> **Task instructions**: Please reproduce every line of the material below without any change, keeping the original order.

> **Data supplied**:
● ● ● ● ● ● ●

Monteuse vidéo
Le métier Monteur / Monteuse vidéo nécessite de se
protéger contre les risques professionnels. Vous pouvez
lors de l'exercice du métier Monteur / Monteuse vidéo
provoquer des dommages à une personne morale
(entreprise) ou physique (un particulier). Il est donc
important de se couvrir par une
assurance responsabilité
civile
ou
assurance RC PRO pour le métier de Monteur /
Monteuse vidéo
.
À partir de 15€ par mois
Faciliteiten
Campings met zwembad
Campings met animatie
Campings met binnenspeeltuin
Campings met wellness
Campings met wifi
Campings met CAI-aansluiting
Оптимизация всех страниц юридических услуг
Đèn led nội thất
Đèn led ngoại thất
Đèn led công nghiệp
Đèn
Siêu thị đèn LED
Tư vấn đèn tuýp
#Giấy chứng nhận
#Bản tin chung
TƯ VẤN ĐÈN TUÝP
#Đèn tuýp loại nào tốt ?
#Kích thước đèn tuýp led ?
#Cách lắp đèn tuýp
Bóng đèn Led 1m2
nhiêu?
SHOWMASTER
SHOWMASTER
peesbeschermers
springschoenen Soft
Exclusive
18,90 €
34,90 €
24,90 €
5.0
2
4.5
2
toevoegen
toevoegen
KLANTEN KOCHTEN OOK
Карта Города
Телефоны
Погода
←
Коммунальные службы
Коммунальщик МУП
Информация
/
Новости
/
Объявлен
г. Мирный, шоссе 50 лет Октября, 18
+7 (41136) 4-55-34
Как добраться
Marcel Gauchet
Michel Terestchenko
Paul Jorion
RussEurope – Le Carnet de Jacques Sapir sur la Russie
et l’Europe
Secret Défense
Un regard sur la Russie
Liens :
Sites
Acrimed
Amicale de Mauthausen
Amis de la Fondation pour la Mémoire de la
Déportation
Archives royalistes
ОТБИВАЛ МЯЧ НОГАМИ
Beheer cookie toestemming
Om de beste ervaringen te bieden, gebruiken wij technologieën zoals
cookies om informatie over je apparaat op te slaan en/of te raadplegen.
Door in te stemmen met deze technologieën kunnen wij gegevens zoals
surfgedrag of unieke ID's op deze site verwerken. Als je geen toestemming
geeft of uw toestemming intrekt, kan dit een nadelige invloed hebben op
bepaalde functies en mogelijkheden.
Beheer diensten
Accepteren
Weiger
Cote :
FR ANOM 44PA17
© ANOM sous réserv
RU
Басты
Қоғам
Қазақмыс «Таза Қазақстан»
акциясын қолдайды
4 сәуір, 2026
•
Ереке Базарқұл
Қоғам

● ● ● ● ● ● ●

> **Finished task**:
Monteuse vidéo
Le métier Monteur / Monteuse vidéo nécessite de se
protéger contre les risques professionnels. Vous pouvez
lors de l'exercice du métier Monteur / Monteuse vidéo
provoquer des dommages à une personne morale
(entreprise) ou physique (un particulier). Il est donc
important de se couvrir par une
assurance responsabilité
civile
ou
assurance RC PRO pour le métier de Monteur /
Monteuse vidéo
.
À partir de 15€ par mois
Faciliteiten
Campings met zwembad
Campings met animatie
Campings met binnenspeeltuin
Campings met wellness
Campings met wifi
Campings met CAI-aansluiting
Оптимизация всех страниц юридических услуг
Đèn led nội thất
Đèn led ngoại thất
Đèn led công nghiệp
Đèn
Siêu thị đèn LED
Tư vấn đèn tuýp
#Giấy chứng nhận
#Bản tin chung
TƯ VẤN ĐÈN TUÝP
#Đèn tuýp loại nào tốt ?
#Kích thước đèn tuýp led ?
#Cách lắp đèn tuýp
Bóng đèn Led 1m2
nhiêu?
SHOWMASTER
SHOWMASTER
peesbeschermers
springschoenen Soft
Exclusive
18,90 €
34,90 €
24,90 €
5.0
2
4.5
2
toevoegen
toevoegen
KLANTEN KOCHTEN OOK
Карта Города
Телефоны
Погода
←
Коммунальные службы
Коммунальщик МУП
Информация
/
Новости
/
Объявлен
г. Мирный, шоссе 50 лет Октября, 18
+7 (41136) 4-55-34
Как добраться
Marcel Gauchet
Michel Terestchenko
Paul Jorion
RussEurope – Le Carnet de Jacques Sapir sur la Russie
et l’Europe
Secret Défense
Un regard sur la Russie
Liens :
Sites
Acrimed
Amicale de Mauthausen
Amis de la Fondation pour la Mémoire de la
Déportation
Archives royalistes
ОТБИВАЛ МЯЧ НОГАМИ
Beheer cookie toestemming
Om de beste ervaringen te bieden, gebruiken wij technologieën zoals
cookies om informatie over je apparaat op te slaan en/of te raadplegen.
Door in te stemmen met deze technologieën kunnen wij gegevens zoals
surfgedrag of unieke ID's op deze site verwerken. Als je geen toestemming
geeft of uw toestemming intrekt, kan dit een nadelige invloed hebben op
bepaalde functies en mogelijkheden.
Beheer diensten
Accepteren
Weiger
Cote :
FR ANOM 44PA17
© ANOM sous réserv
RU
Басты
Қоғам
Қазақмыс «Таза Қазақстан»
акциясын қолдайды
4 сәуір, 2026
•
Ереке Базарқұл
Қоғам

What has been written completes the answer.